- [Document section]:
=======

The Edelbrock carburetors generally run rich right out of the box and require tuning by using an air fuel meter.
If you want the best fuel mileage out of any carburetor you choose, an air fuel ratio meter is a requirement in order to adjust the carburetor.
The other requirement is getting the timing advance curve for your engine correct.
Holley makes a 390 CFM that guys run on AMC 258 six's as most others are too large.
Now if you want to run an adapter you can then run a Holley 2300 v2 carb in the 350 CFM, they also have a 2300 in a 500 CFM but that I know that is to large for a AMC 258 so thinking the same for a Ford 300.
IIRC Cliford 6 = 8 offers a Webber v2 I just dont know what the CFM is but dont think it is over 500 CFM.'I never had good luck with Webber's so I ran Holley's
Dave ----
That edelbrock carb should be tunable for the 300 engine.
I ran Rochester 2-Jet carbs on my early Chevy 283 engines with very good luck.
There may not be a "perfect" carb, but most will offer good performance once dialed-in for the current engine.
I've never used an air / fuel gauge, but they will show your ratio's for further adjustment.

=======

- [Exercise set]:
1. Answer these questions from the carburetor discussion:
(a) What device is named as a requirement for adjusting a carburetor to get the best fuel mileage?
(b) What CFM rating does the Holley carb that people run on AMC 258 sixes have?
(c) Which carbs were run on early Chevy 283 engines?
2. Please reproduce everything in the carburetor discussion from "Holley makes a" down to "the 300 engine.".
The rows that come next have no connection to the carburetor discussion.

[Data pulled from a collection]

=======

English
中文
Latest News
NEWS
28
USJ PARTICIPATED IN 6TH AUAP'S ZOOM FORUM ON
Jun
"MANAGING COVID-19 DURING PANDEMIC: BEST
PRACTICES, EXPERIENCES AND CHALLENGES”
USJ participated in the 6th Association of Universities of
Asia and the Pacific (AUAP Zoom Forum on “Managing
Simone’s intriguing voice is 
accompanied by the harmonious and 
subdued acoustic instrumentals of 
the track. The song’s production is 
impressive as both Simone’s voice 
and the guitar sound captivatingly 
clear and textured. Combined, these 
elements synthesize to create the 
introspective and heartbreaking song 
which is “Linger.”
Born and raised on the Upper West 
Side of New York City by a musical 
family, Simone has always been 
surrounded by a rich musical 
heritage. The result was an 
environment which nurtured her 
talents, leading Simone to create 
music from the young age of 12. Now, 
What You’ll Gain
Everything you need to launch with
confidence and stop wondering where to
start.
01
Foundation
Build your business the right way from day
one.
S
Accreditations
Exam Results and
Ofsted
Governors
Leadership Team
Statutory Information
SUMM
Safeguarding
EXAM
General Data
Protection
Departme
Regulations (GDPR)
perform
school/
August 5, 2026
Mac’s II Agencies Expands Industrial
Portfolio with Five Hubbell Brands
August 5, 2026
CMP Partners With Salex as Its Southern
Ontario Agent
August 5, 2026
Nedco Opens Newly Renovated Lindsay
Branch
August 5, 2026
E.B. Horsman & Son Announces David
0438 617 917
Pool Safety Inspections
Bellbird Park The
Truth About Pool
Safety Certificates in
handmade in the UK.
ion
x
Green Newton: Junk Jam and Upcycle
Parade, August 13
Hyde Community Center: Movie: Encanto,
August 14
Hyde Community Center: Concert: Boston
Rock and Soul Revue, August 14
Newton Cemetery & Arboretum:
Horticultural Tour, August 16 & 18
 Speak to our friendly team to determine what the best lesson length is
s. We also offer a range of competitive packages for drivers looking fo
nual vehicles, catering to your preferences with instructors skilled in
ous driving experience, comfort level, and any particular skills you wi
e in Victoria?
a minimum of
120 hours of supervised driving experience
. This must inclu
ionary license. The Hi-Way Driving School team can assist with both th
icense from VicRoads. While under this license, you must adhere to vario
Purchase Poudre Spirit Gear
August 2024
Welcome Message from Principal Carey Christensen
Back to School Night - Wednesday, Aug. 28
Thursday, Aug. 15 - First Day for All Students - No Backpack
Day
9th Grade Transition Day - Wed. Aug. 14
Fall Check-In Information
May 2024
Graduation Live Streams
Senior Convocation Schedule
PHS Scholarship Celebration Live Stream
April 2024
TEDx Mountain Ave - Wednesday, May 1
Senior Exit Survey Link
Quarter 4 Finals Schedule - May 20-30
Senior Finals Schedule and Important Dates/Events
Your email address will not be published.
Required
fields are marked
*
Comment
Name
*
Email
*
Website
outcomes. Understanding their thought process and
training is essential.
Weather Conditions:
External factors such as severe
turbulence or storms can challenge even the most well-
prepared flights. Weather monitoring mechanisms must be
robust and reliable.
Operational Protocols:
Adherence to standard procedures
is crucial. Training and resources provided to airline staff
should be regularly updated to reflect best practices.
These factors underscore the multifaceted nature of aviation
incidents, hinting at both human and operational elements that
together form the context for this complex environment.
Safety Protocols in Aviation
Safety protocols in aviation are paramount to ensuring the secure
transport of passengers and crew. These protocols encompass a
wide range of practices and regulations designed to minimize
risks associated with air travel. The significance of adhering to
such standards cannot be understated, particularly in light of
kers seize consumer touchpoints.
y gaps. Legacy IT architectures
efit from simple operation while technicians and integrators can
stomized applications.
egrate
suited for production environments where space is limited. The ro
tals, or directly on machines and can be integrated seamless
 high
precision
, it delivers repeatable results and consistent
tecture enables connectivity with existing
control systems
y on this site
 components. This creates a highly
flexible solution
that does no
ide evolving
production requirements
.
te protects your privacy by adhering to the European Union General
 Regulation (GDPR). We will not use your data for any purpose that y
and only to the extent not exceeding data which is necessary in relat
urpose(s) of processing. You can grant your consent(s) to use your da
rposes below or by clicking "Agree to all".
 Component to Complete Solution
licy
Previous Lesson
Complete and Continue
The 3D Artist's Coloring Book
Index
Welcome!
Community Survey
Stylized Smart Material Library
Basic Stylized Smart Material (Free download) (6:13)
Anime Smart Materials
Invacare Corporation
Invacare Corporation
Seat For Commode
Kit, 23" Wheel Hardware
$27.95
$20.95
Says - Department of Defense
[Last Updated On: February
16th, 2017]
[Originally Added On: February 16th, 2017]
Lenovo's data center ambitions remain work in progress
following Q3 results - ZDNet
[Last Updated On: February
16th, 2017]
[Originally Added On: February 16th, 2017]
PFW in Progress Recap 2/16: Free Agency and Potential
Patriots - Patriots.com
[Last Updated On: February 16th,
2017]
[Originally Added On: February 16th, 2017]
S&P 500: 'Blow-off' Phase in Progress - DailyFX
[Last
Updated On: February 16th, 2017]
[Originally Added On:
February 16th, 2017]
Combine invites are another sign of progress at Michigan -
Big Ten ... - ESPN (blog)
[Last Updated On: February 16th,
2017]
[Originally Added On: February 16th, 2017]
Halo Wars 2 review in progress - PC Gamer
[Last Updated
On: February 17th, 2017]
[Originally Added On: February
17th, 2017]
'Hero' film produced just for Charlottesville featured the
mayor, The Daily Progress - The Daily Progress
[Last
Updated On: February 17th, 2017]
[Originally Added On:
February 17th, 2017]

=======

- [Exercise answers]:
1.
(a) An air fuel ratio meter.
(b) 390 CFM.
(c) Rochester 2-Jet carbs.

2.
Holley makes a 390 CFM that guys run on AMC 258 six's as most others are too large.
Now if you want to run an adapter you can then run a Holley 2300 v2 carb in the 350 CFM, they also have a 2300 in a 500 CFM but that I know that is to large for a AMC 258 so thinking the same for a Ford 300.
IIRC Cliford 6 = 8 offers a Webber v2 I just dont know what the CFM is but dont think it is over 500 CFM.'I never had good luck with Webber's so I ran Holley's
Dave ----
That edelbrock carb should be tunable for the 300 engine.